One of the common causes of such distraction is overexposure. When there is one plate in front of you with one type of biscuit, you will eat it readily. But when there are 28 plates with 369 biscuit options, the human brain starts to wander. Similarly, while living their lives, Gen Zs and Millennials. are exposed to multiple sources of entertainment, education, and pass time. This results in them being caught up with where they wish to go for 4 of the 5 options they have.
The Do-It-All Culture
This could be blamed on the upbringing of Millenials or Gen Z, but the way people look at work today is different and borderline unhealthy. Gen Z and Millennials spent their years being pressured through academics into careers that they have to be good at everything. No excuse, No concessions.

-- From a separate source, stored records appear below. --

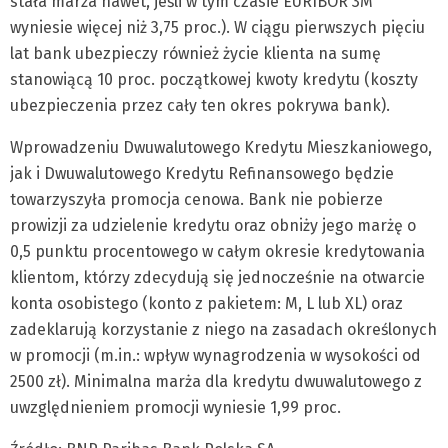
stała marża nawet, jeśli w tym czasie EURIBOR 3M
wyniesie więcej niż 3,75 proc.). W ciągu pierwszych pięciu
lat bank ubezpieczy również życie klienta na sumę
stanowiącą 10 proc. początkowej kwoty kredytu (koszty
ubezpieczenia przez cały ten okres pokrywa bank).
Wprowadzeniu Dwuwalutowego Kredytu Mieszkaniowego,
jak i Dwuwalutowego Kredytu Refinansowego będzie
towarzyszyła promocja cenowa. Bank nie pobierze
prowizji za udzielenie kredytu oraz obniży jego marżę o
0,5 punktu procentowego w całym okresie kredytowania
klientom, którzy zdecydują się jednocześnie na otwarcie
konta osobistego (konto z pakietem: M, L lub XL) oraz
zadeklarują korzystanie z niego na zasadach określonych
w promocji (m.in.: wpływ wynagrodzenia w wysokości od
2500 zł). Minimalna marża dla kredytu dwuwalutowego z
uwzględnieniem promocji wyniesie 1,99 proc.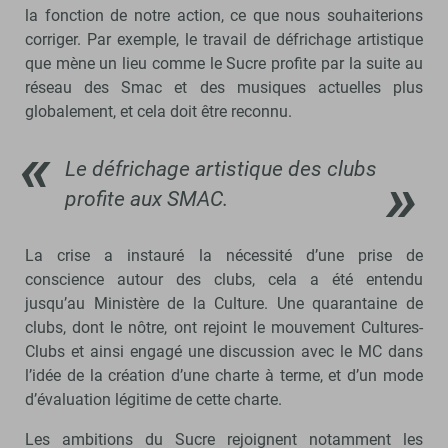
la fonction de notre action, ce que nous souhaiterions
corriger. Par exemple, le travail de défrichage artistique
que mène un lieu comme le Sucre profite par la suite au
réseau des Smac et des musiques actuelles plus
globalement, et cela doit être reconnu.
Le défrichage artistique des clubs
profite aux SMAC.
La crise a instauré la nécessité d’une prise de
conscience autour des clubs, cela a été entendu
jusqu’au Ministère de la Culture. Une quarantaine de
clubs, dont le nôtre, ont rejoint le mouvement Cultures-
Clubs et ainsi engagé une discussion avec le MC dans
l’idée de la création d’une charte à terme, et d’un mode
d’évaluation légitime de cette charte.
Les ambitions du Sucre rejoignent notamment les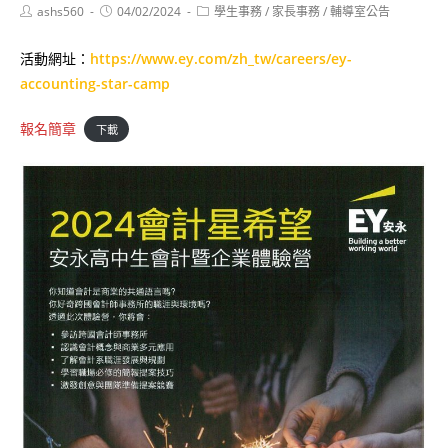
Post
Post
Post
ashs560
04/02/2024
學生事務
/
家長事務
/
輔導室公告
author:
published:
category:
活動網址：
https://www.ey.com/zh_tw/careers/ey-
accounting-star-camp
報名簡章
下載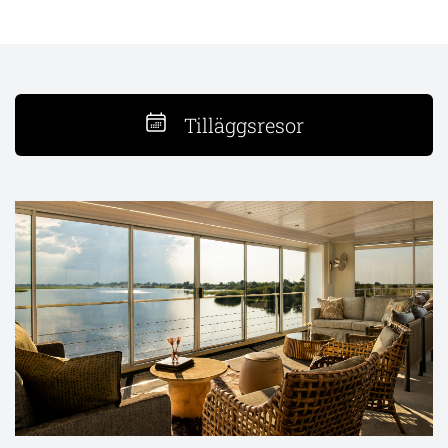
Tilläggsresor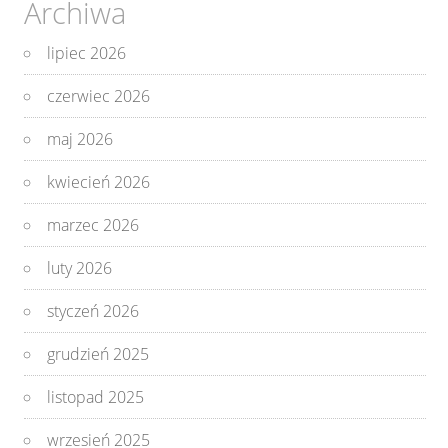
Archiwa
lipiec 2026
czerwiec 2026
maj 2026
kwiecień 2026
marzec 2026
luty 2026
styczeń 2026
grudzień 2025
listopad 2025
wrzesień 2025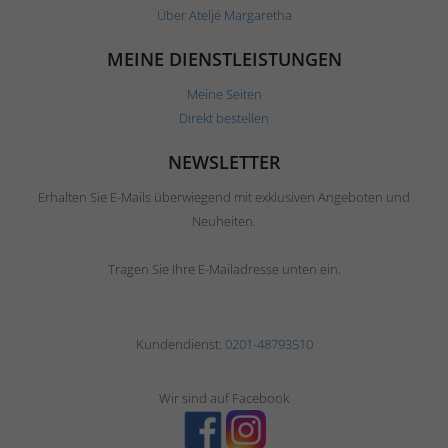
Über Ateljé Margaretha
MEINE DIENSTLEISTUNGEN
Meine Seiten
Direkt bestellen
NEWSLETTER
Erhalten Sie E-Mails überwiegend mit exklusiven Angeboten und
Neuheiten.
Tragen Sie Ihre E-Mailadresse unten ein.
Kundendienst:
0201-48793510
Wir sind auf Facebook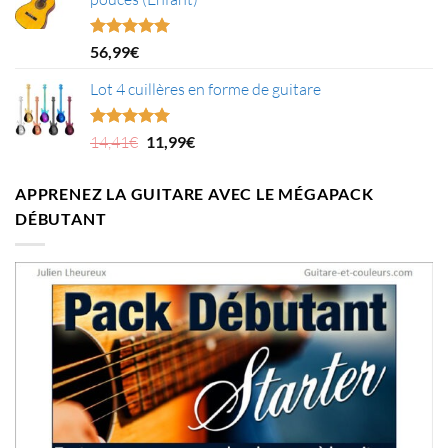
Note
5.00
56,99
€
sur 5
Lot 4 cuillères en forme de guitare
Le
Le
Note
5.00
14,41
€
11,99
€
sur 5
prix
prix
initial
actuel
APPRENEZ LA GUITARE AVEC LE MÉGAPACK
était :
est :
DÉBUTANT
14,41€.
11,99€.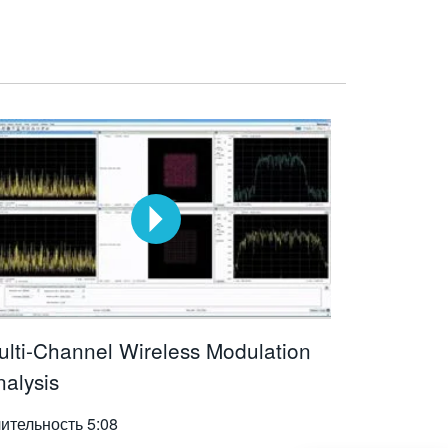
ulti-Channel Wireless Modulation
nalysis
ительность
5:08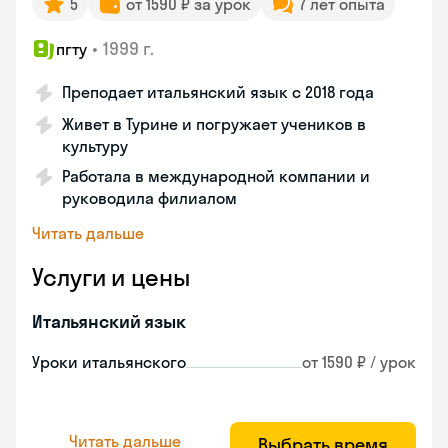
5
от 1590 ₽ за урок
7 лет опыта
•
1999 г.
пгту
Преподает итальянский язык с 2018 года
Живет в Турине и погружает учеников в
культуру
Работала в международной компании и
руководила филиалом
Читать дальше
Услуги и цены
Итальянский язык
Уроки итальянского
от 1590 ₽ / урок
Читать дальше
Выбрать время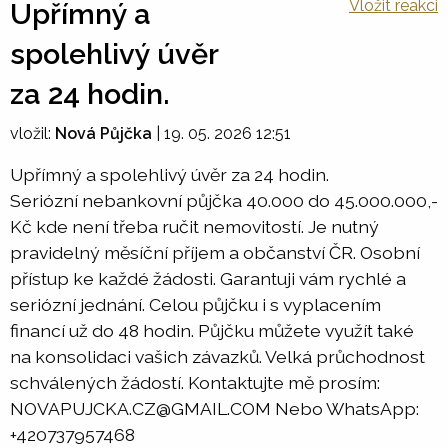
Vložit reakci
Upřímný a
spolehlivý úvěr
za 24 hodin.
vložil:
Nová Půjčka
|
19. 05. 2026 12:51
Upřímný a spolehlivý úvěr za 24 hodin.
Seriózní nebankovní půjčka 40.000 do 45.000.000,-
Kč kde není třeba ručit nemovitostí. Je nutný
pravidelný měsíční příjem a občanství ČR. Osobní
přístup ke každé žádosti. Garantuji vám rychlé a
seriózní jednání. Celou půjčku i s vyplacením
financí už do 48 hodin. Půjčku můžete využít také
na konsolidaci vašich závazků. Velká průchodnost
schválených žádostí. Kontaktujte mě prosím:
NOVAPUJCKA.CZ@GMAIL.COM Nebo WhatsApp:
+420737957468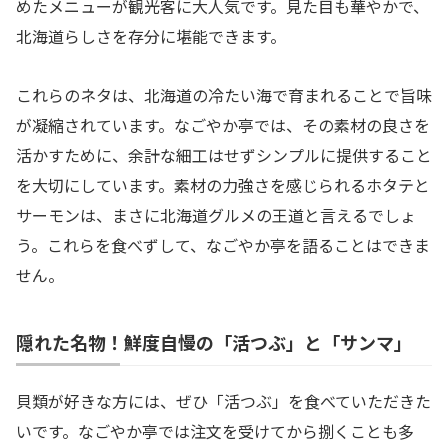
めたメニューが観光客に大人気です。見た目も華やかで、
北海道らしさを存分に堪能できます。
これらのネタは、北海道の冷たい海で育まれることで旨味
が凝縮されています。なごやか亭では、その素材の良さを
活かすために、余計な細工はせずシンプルに提供すること
を大切にしています。素材の力強さを感じられるホタテと
サーモンは、まさに北海道グルメの王道と言えるでしょ
う。これらを食べずして、なごやか亭を語ることはできま
せん。
隠れた名物！鮮度自慢の「活つぶ」と「サンマ」
貝類が好きな方には、ぜひ「活つぶ」を食べていただきた
いです。なごやか亭では注文を受けてから捌くことも多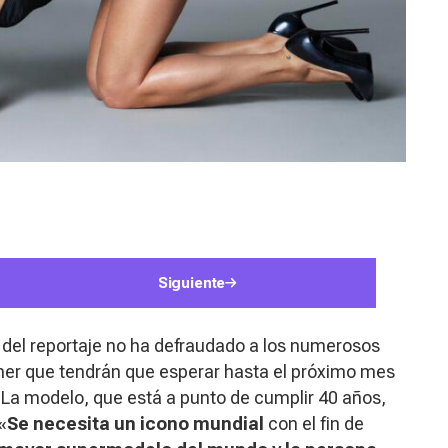
Siguiente
 del reportaje no ha defraudado a los numerosos
efner que tendrán que esperar hasta el próximo mes
 La modelo, que está a punto de cumplir 40 años,
«
Se necesita un icono mundial
con el fin de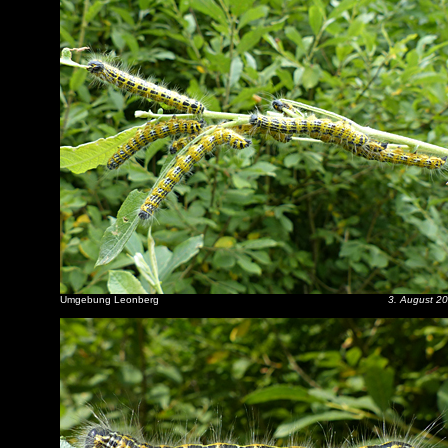
Umgebung Leonberg
3. August 2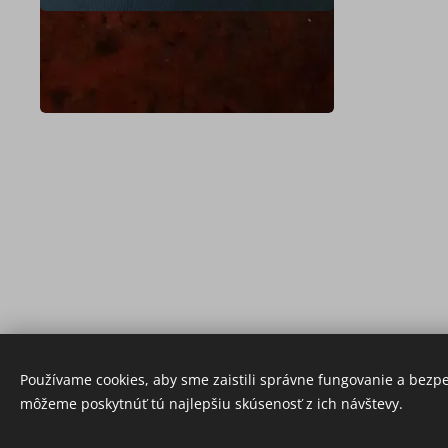
Používame cookies, aby sme zaistili správne fungovanie a bezp
môžeme poskytnúť tú najlepšiu skúsenosť z ich návštevy.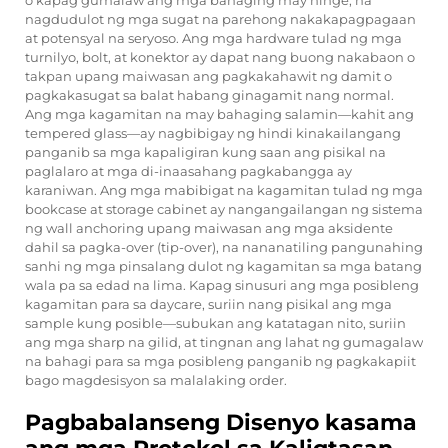
o kapag gumalaw ang mga bahaging may hinge, na
nagdudulot ng mga sugat na parehong nakakapagpagaan
at potensyal na seryoso. Ang mga hardware tulad ng mga
turnilyo, bolt, at konektor ay dapat nang buong nakabaon o
takpan upang maiwasan ang pagkakahawit ng damit o
pagkakasugat sa balat habang ginagamit nang normal.
Ang mga kagamitan na may bahaging salamin—kahit ang
tempered glass—ay nagbibigay ng hindi kinakailangang
panganib sa mga kapaligiran kung saan ang pisikal na
paglalaro at mga di-inaasahang pagkabangga ay
karaniwan. Ang mga mabibigat na kagamitan tulad ng mga
bookcase at storage cabinet ay nangangailangan ng sistema
ng wall anchoring upang maiwasan ang mga aksidente
dahil sa pagka-over (tip-over), na nananatiling pangunahing
sanhi ng mga pinsalang dulot ng kagamitan sa mga batang
wala pa sa edad na lima. Kapag sinusuri ang mga posibleng
kagamitan para sa daycare, suriin nang pisikal ang mga
sample kung posible—subukan ang katatagan nito, suriin
ang mga sharp na gilid, at tingnan ang lahat ng gumagalaw
na bahagi para sa mga posibleng panganib ng pagkakapiit
bago magdesisyon sa malalaking order.
Pagbabalanseng Disenyo kasama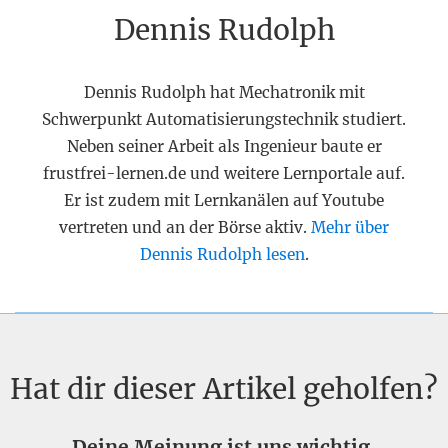
Dennis Rudolph
Dennis Rudolph hat Mechatronik mit
Schwerpunkt Automatisierungstechnik studiert.
Neben seiner Arbeit als Ingenieur baute er
frustfrei-lernen.de und weitere Lernportale auf.
Er ist zudem mit Lernkanälen auf Youtube
vertreten und an der Börse aktiv.
Mehr über
Dennis Rudolph lesen
.
Hat dir dieser Artikel geholfen?
Deine Meinung ist uns wichtig.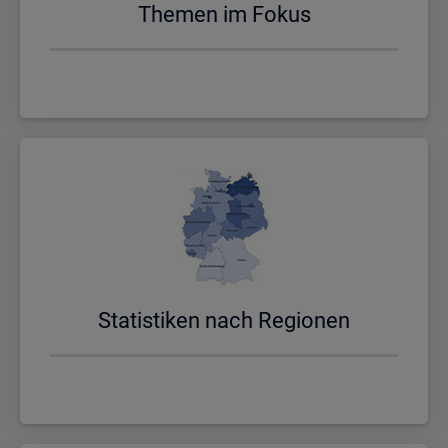
The­men im Fokus
Sta­tis­ti­ken nach Re­gio­nen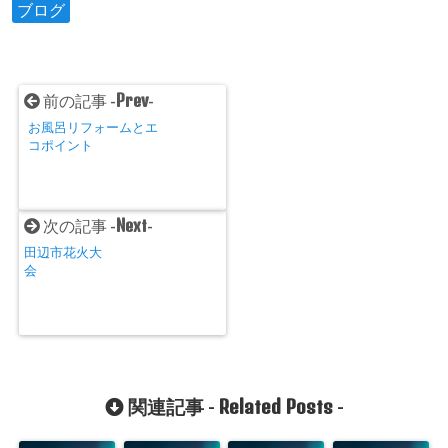
ブログ
Prev
前の記事 -
-
お風呂リフォームとエ
コポイント
Next
次の記事 -
-
田辺市花火大
会
Related Posts
関連記事 -
-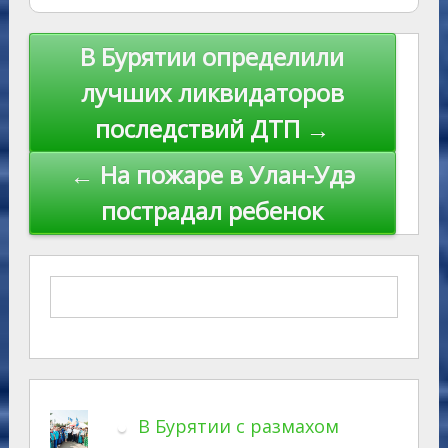
Навигация
В Бурятии определили
по
лучших ликвидаторов
записям
последствий ДТП →
← На пожаре в Улан-Удэ
пострадал ребенок
В Бурятии с размахом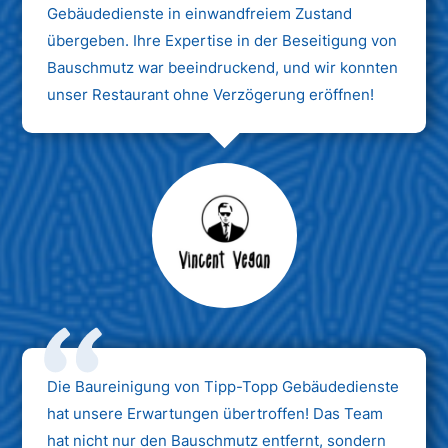
Gebäudedienste in einwandfreiem Zustand
übergeben. Ihre Expertise in der Beseitigung von
Bauschmutz war beeindruckend, und wir konnten
unser Restaurant ohne Verzögerung eröffnen!
Max Mustermann
Unternehmen AG
Die Baureinigung von Tipp-Topp Gebäudedienste
hat unsere Erwartungen übertroffen! Das Team
hat nicht nur den Bauschmutz entfernt, sondern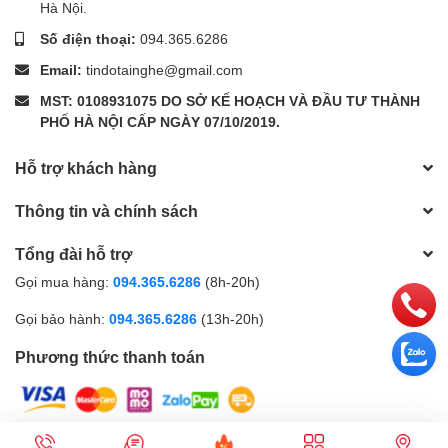
Hà Nội.
Số điện thoại:
094.365.6286
Email:
tindotainghe@gmail.com
MST: 0108931075 DO SỞ KẾ HOẠCH VÀ ĐẦU TƯ THÀNH
PHỐ HÀ NỘI CẤP NGÀY 07/10/2019.
Hỗ trợ khách hàng
Thông tin và chính sách
Tổng đài hỗ trợ
Gọi mua hàng:
094.365.6286
(8h-20h)
Gọi bảo hành:
094.365.6286
(13h-20h)
Phương thức thanh toán
Facebook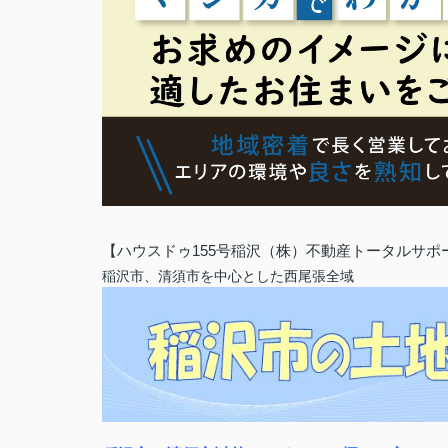
【ハウスドゥ155号稲沢（株）不動産トータルサポ
稲沢市、清須市を中心とした西尾張全域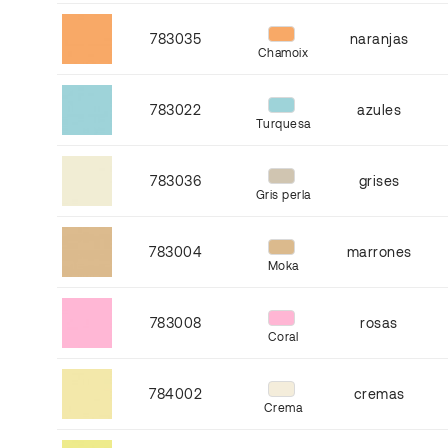
783035
naranjas
Chamoix
783022
azules
Turquesa
783036
grises
Gris perla
783004
marrones
Moka
783008
rosas
Coral
784002
cremas
Crema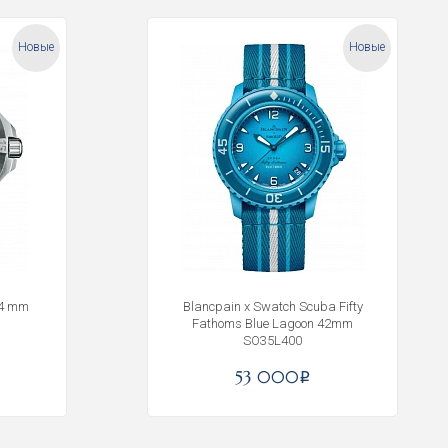
Новые
Новые
44 mm
Blancpain x Swatch Scuba Fifty
Fathoms Blue Lagoon 42mm
SO35L400
53 000
i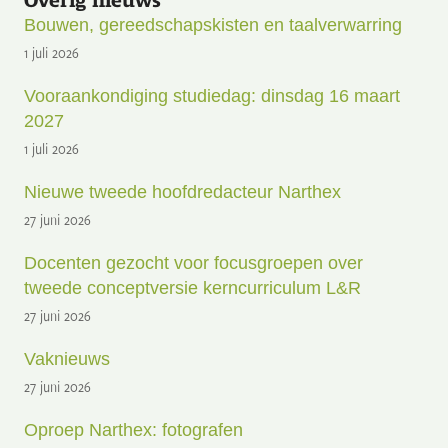
Overig nieuws
Bouwen, gereedschapskisten en taalverwarring
1 juli 2026
Vooraankondiging studiedag: dinsdag 16 maart
2027
1 juli 2026
Nieuwe tweede hoofdredacteur Narthex
27 juni 2026
Docenten gezocht voor focusgroepen over
tweede conceptversie kerncurriculum L&R
27 juni 2026
Vaknieuws
27 juni 2026
Oproep Narthex: fotografen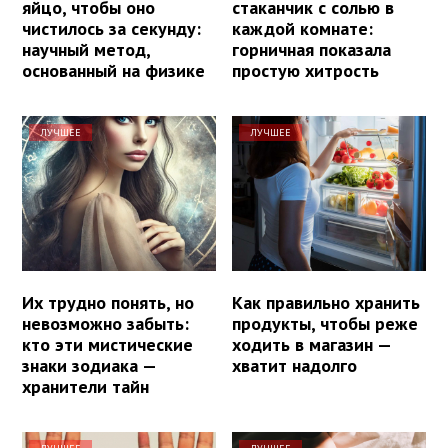
яйцо, чтобы оно
стаканчик с солью в
чистилось за секунду:
каждой комнате:
научный метод,
горничная показала
основанный на физике
простую хитрость
ЛУЧШЕЕ
ЛУЧШЕЕ
Их трудно понять, но
Как правильно хранить
невозможно забыть:
продукты, чтобы реже
кто эти мистические
ходить в магазин —
знаки зодиака —
хватит надолго
хранители тайн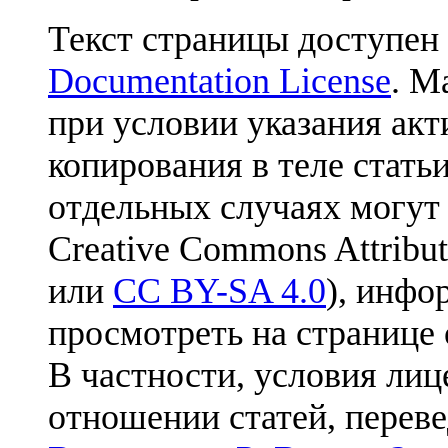
Текст страницы доступен
Documentation License
. М
при условии указания акт
копирования в теле статьи
отдельных случаях могут
Creative Commons Attribut
или
CC BY-SA 4.0
), инфо
просмотреть на странице 
В частности, условия лиц
отношении статей, перев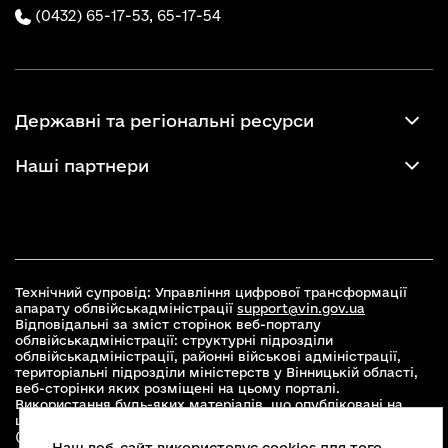
(0432) 65-17-53,
65-17-54
Державні та регіональні ресурси
Наші партнери
Технічний супровід: Управління цифрової трансформації
апарату облвійськадміністрації
support@vin.gov.ua
Відповідальні за зміст сторінок веб-порталу
облвійськадміністрації: структурні підрозділи
облвійськадміністрації, районні військові адміністрації,
територіальні підрозділи міністерств у Вінницькій області,
веб-сторінки яких розміщені на цьому порталі.
Використання будь-яких матеріалів, що опубліковані на
цьому сайті, дозволяється при умові зазначення посилання
(для інтернет-видань - гіперпосилання) на офіційний сайт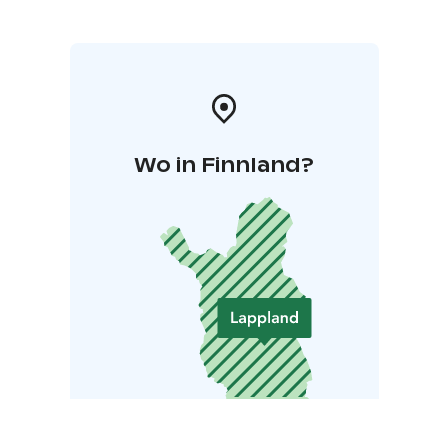
Wo in Finnland?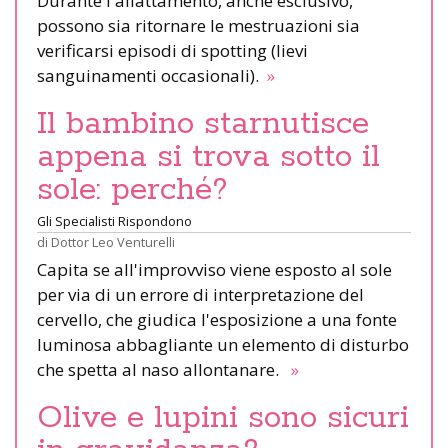
Durante l'allattamento, anche esclusivo,
possono sia ritornare le mestruazioni sia
verificarsi episodi di spotting (lievi
sanguinamenti occasionali).
»
Il bambino starnutisce
appena si trova sotto il
sole: perché?
Gli Specialisti Rispondono
di
Dottor Leo Venturelli
Capita se all'improvviso viene esposto al sole
per via di un errore di interpretazione del
cervello, che giudica l'esposizione a una fonte
luminosa abbagliante un elemento di disturbo
che spetta al naso allontanare.
»
Olive e lupini sono sicuri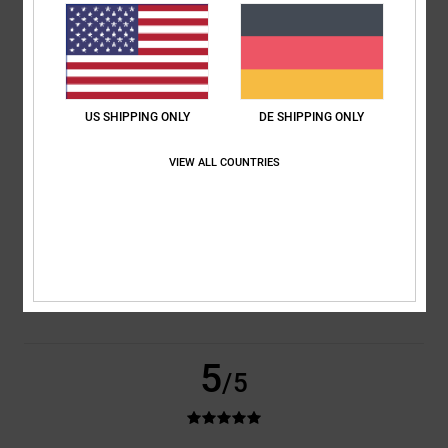
basierend auf
2 verifizierten Bewertungen
seit November 2025
100% unserer Kunden empfehlen dieses Produkt
Komfort
Preis-Leistungs-Verhältnis
5.0
4.0
US SHIPPING ONLY
DE SHIPPING ONLY
VIEW ALL COUNTRIES
Größe
Material
4.5
Zu klein
Zu groß
Farbe
4.0
5
/5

This upbringing probably has imprinted itself on their brains resulting in the Do-It-All culture. Under this, one tries to do everything at once, in an attempt to feel productive. And end up doing neither of the tasks perfectly. Through the millennial years, they never learn to give adequate attention. Task 1 is at hand, but the mind is already planning the footsteps of task 34.
The Do-It-Later Culture
Totally in contrast to the above, a result of overexposure to resources. The Do-It-later Culture is when it is well-known that a task is pending. But having access to so many resources and aids, the mind lets itself relax. Thinking “I will do it. Promise. Just. After watching this”. Because there is bottom-line confidence that even if distracted and procrastinating, the work will be completed now or later.
According to recent data from Omnicom Media Group and Snap Inc, covid-19 increased video use across applications, including social media (61%) and streaming, both within the platforms themselves (56%) and within streaming apps on phones (52%). Users watch videos of some kind more than half the time they are using applications like Facebook, Snapchat, and Instagram, which do not focus on videos.
Unsurprisingly, both groups boosted their overall video consumption on smartphones, with Millennials watching 51% more and Gen Z 67% more.
Looking at these numbers and facts, one thing is clear- the next generation the world will get to see will be completely unique. In terms of their work culture, values, practices, and so on. We might witness that in the coming years, the world is completely changed in terms of its functioning and lifestyle. Gen Z and Millenials may not win the battle among themselves, but will definitely win one by developing a new culture.